------ Selected excerpt ------

What is blepharitis? What causes blepharitis?
What is blepharitis?
Blepharitis is a common eye condition that is not specific to any one group of people. 1 It is common across: 1
Blepharitis is a condition of the eyelids around the base of the eyelashes.
- Children and adults
- All ethnic groups
- All ages.
Health care professionals specializing in eye care have confirmed the high rate of blepharitis among ocular conditions. A survey in the US in 2009 found that 37% of patients seen by ophthalmologists, and almost half, 47%, of patients seen by optometrists had shown signs of blepharitis. 1,2
An estimate of the total number of cases at any one time in the US can be drawn from data from 1982, when there were nearly 600,000 patient consultations about blepharitis. 1
In the wider population, however, among people who consult a primary care doctor, blepharitis is less of a burden, accounting for about 5% of visits to the doctor. 3
The specific way in which blepharitis affects an individual is categorized by whether it has had a recent onset - acute - or has been a longstanding problem - chronic. 1 It is further described by the exact location of the problem, whether at the front or the back of the eyelid. 1
For most purposes, blepharitis is a term concerned with the chronic version of the inflammation. 1,3 which is, therefore, also the focus of this information page.

------ Exercise data ------

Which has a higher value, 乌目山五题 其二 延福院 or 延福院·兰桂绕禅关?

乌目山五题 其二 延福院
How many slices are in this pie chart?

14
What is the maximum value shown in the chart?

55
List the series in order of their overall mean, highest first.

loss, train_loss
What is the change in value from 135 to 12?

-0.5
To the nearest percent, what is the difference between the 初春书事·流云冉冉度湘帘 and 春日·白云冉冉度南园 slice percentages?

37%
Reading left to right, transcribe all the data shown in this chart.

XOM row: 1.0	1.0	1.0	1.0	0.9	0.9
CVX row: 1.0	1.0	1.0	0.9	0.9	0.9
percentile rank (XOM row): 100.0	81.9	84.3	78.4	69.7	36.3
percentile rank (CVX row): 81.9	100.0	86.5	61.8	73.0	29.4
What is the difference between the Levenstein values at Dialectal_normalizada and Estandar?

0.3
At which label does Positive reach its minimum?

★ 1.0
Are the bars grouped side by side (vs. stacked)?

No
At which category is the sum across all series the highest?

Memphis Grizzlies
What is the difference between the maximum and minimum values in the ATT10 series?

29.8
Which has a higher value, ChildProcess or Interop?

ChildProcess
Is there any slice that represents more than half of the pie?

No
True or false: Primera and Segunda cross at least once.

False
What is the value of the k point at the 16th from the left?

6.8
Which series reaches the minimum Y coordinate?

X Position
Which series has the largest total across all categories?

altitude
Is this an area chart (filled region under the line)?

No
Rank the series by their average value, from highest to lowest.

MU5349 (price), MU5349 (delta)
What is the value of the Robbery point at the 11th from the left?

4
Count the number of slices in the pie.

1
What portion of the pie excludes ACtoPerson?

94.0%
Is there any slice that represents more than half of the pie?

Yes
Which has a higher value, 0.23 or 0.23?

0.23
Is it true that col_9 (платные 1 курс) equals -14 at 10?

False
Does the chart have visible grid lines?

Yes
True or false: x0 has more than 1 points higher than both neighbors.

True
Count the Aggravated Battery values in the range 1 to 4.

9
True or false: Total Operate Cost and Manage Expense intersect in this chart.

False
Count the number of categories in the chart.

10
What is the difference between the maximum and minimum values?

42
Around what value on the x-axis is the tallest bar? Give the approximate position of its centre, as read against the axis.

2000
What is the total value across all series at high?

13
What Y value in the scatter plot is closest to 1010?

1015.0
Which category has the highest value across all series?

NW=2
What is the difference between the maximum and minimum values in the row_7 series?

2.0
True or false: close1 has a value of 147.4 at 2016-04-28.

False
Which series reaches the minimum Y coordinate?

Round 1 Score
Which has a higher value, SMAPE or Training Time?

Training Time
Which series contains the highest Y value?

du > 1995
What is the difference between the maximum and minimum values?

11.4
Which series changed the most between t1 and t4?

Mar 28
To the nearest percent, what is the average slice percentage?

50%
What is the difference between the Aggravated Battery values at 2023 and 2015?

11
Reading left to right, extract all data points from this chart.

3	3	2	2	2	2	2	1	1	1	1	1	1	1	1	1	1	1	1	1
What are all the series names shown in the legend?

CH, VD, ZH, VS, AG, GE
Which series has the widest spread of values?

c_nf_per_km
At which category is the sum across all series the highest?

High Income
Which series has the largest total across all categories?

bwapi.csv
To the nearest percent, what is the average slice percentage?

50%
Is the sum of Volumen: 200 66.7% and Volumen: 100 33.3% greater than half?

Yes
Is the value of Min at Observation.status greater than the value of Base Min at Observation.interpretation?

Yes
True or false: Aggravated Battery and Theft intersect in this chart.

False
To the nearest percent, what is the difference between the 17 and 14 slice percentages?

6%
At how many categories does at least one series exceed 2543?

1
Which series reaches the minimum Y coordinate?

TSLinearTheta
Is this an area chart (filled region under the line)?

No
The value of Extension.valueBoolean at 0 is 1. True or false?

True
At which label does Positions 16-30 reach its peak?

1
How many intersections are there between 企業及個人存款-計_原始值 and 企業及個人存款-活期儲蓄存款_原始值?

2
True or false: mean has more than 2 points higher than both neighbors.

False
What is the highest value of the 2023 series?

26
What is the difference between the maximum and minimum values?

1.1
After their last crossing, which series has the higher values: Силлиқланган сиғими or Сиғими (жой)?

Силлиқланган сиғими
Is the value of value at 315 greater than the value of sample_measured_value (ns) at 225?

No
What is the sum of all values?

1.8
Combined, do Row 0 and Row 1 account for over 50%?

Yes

------

■ Exercise 1: Reproduce the stretch of the blepharitis page from "What is blepharitis? What" through "of the eyelashes.".
■ Exercise 2: According to the blepharitis page, what share of patients seen by optometrists showed signs of blepharitis in the 2009 US survey?
■ Exercise 3: Carry the blepharitis page forward from its last sentence.
The material has no connection to the blepharitis page.

■ Answer 1:
What is blepharitis? What causes blepharitis?
What is blepharitis?
Blepharitis is a common eye condition that is not specific to any one group of people. 1 It is common across: 1
Blepharitis is a condition of the eyelids around the base of the eyelashes.

■ Answer 2: Almost half, 47%.

■ Answer 3:
The following YouTube video, from the American Academy of Ophthalmology, gives a very short and straightforward visual description of blepharitis (excuse the pun - but blink and you'll miss it).
Fast facts on blepharitis
Here are some key points about blepharitis. More detail and supporting information is in the body of this article.
- Blepharitis is an inflammatory condition affecting the area around the base of the eyelashes.
- It can be acute, but that form is better described as eyelid infection (bacterial or viral), whereas chronic forms of the inflammation are diagnosed as blepharitis.
- If the condition affects the top, outer side of the front of the eyelids, it is called anterior blepharitis, a condition with a disease process similar to that of seborrheic dermatitis of the face and scalp.
- If the condition affects the underside of the front of the eyelids (the moist side in contact with the eye near the eyelashes), it is called posterior blepharitis. This shows a similar disease process to the anterior version, but also specifically affects the little glands that secrete an oily substance onto the eye.
- While the disease process is well described, the underlying causes of chronic blepharitis are not well understood.
- Bacteria can be associated with the condition - usually staphylococcal infection.
- The most obvious signs of blepharitis are redness and sticky clumping of scales of the skin around the base of the eyelashes.
- The main treatment, with or without the help from prescription drug ointments from the doctor, is not curative - but it is effective at managing the symptoms.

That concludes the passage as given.